Access is provided through institutional subscriptions held by universities, conservatories, and research libraries such as Columbia University, University of Michigan, Stanford University, and national libraries including the Royal Library of the Netherlands. Distribution channels have included print abstracts, CD-ROM editions in earlier eras, and current online platforms integrated with library discovery services like Ex Libris and OCLC WorldCat. Licensing arrangements involve consortia models similar to those negotiated by the Canadian Research Knowledge Network and interlibrary agreements used by the Research Libraries Group. Users cite records in citation managers interoperable with tools from Clarivate and Zotero.

Reception and Impact

Scholars and librarians have praised the resource for aiding research into subjects from Baroque music figures to contemporary composers like Pierre-Laurent Aimard and Kaija Saariaho, and for supporting projects at archives including the Harry Ransom Center and the Paul Sacher Stiftung. Critics have noted challenges related to coverage of non-Western repertoires documented by researchers at institutions such as the School of Oriental and African Studies and the University of Cape Town, and urged enhanced integration with digital humanities initiatives led by centers like Stanford Humanities Center and the Humanities Research Centre.
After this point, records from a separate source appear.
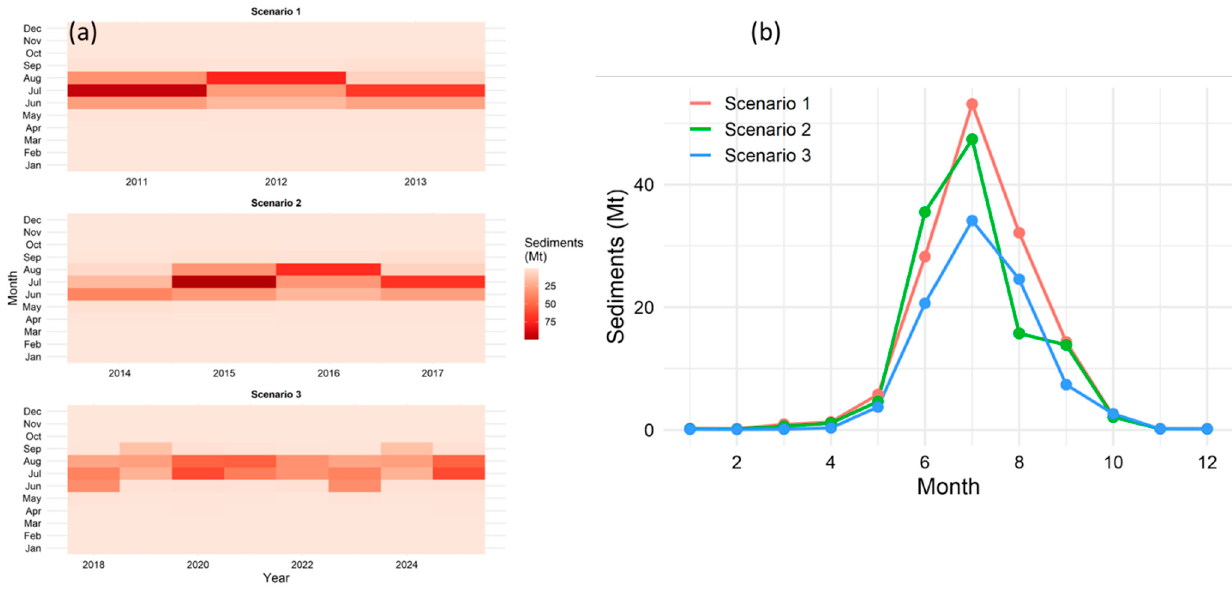
Figure 9. Sediment’s flow comparison between the first (2013), second (2017), and third (2025) scenarios. ( a ) Monthly time series and ( b ) monthly averages for all scenarios.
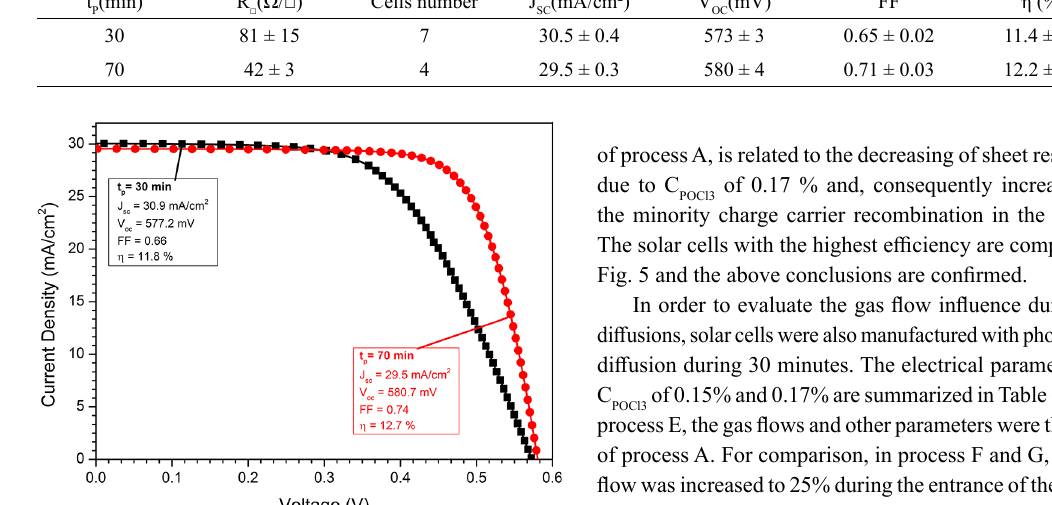
in the quartz 3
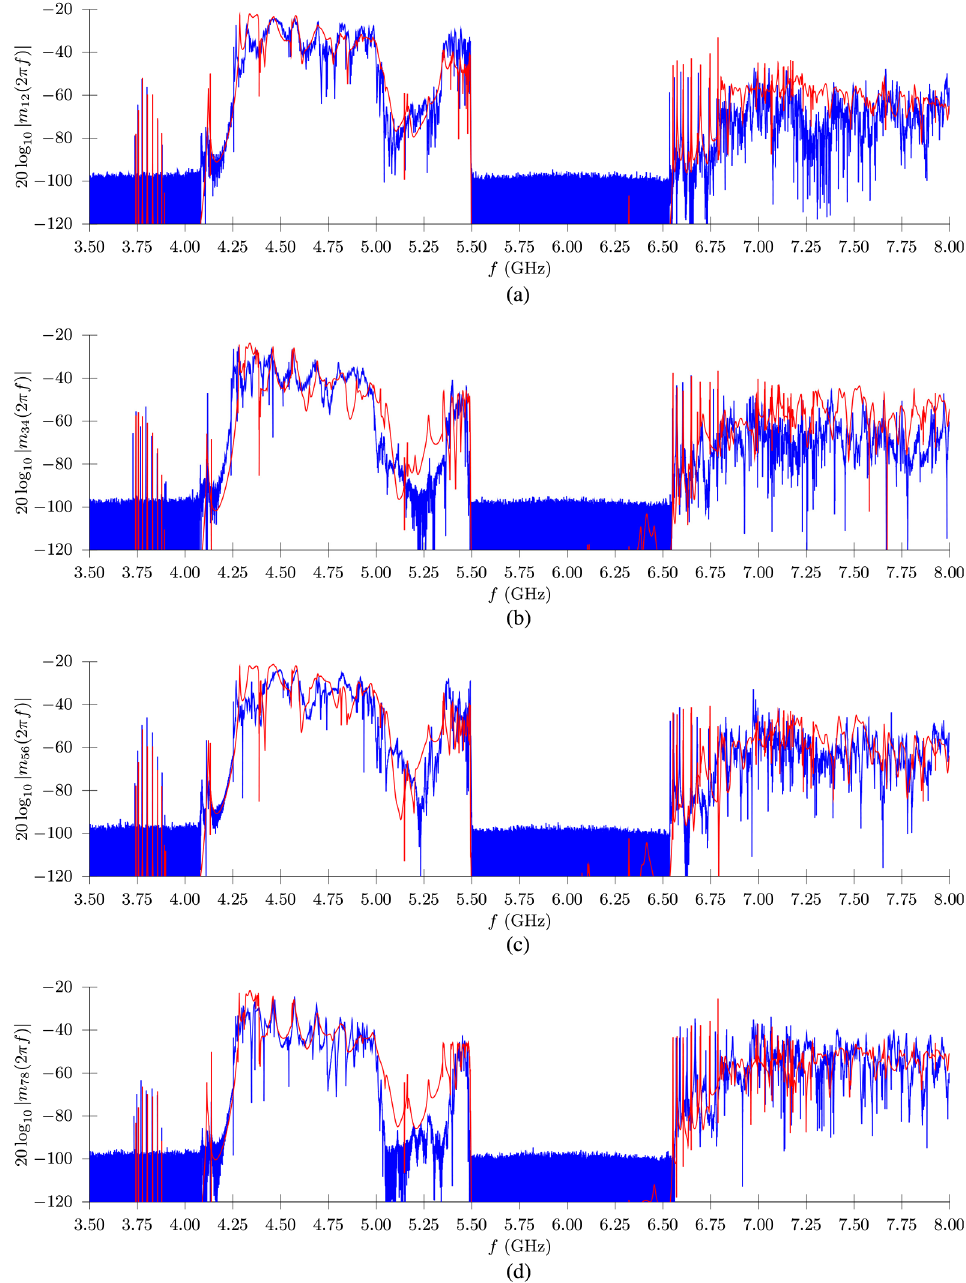
FIG. 11. Comparison between measured (blue) and simulated (red) absolute value of the HOM coupler to HOM coupler transmission through each of the four cavities embedded in the chain. The indices of the scattering parameters m (see ordinate labeling) refer to the jk port nomenclature presented in Fig. 2(a). All plots show basically similar characteristics: The peaks of the fundamental TM monopole bands are visible in the interval from 3.72 to 3.92 GHz. The first two TE dipole bands are shown in the region from 4.25 to 5.50 GHz. In the interval from 5.50 to 6.55 GHz a stopband is located. The sharp peaks in the interval 6.55 to 6.75 GHz are assumed to belong to the quadrupole band. In contrast to the simulated data, the measured data shows a noise floor at − 100 couplers presented in [9] (page 19, Table 3). The measured quality factors reflect external (energy losses via waveguide nodes. The quality factors in Fig. 12 indicate the simulations ports) and intrinsic losses (energy losses due to finite surface and experimental results agree to within an order of magni- resistivity), whereas in the simulated Q-factors by tude. Furthermore,the quality factors are in the same order as assumption only external losses are considered. However, the quality factors for a single third harmonic cavity with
The database has influenced bibliographic standards adopted by music publishers including Faber Music and has been used in grant-supported research funded by agencies such as the National Endowment for the Humanities and the European Research Council.

Related bibliographic and abstracting resources include the International Index to Music Periodicals, Oxford Music Online, Grove Music Online, and subject-specific resources like the Index to Musicological Literature. Complementary projects and archives intersecting with the database include large-scale digitization efforts at the British Library and collaborative cataloging initiatives involving Europeana and the Digital Public Library of America. Supplements and regional partners have arisen in collaboration with institutions such as the Bibliothèque nationale de France, the Staatsbibliothek zu Berlin, and university programs at UCLA and SUNY Binghamton.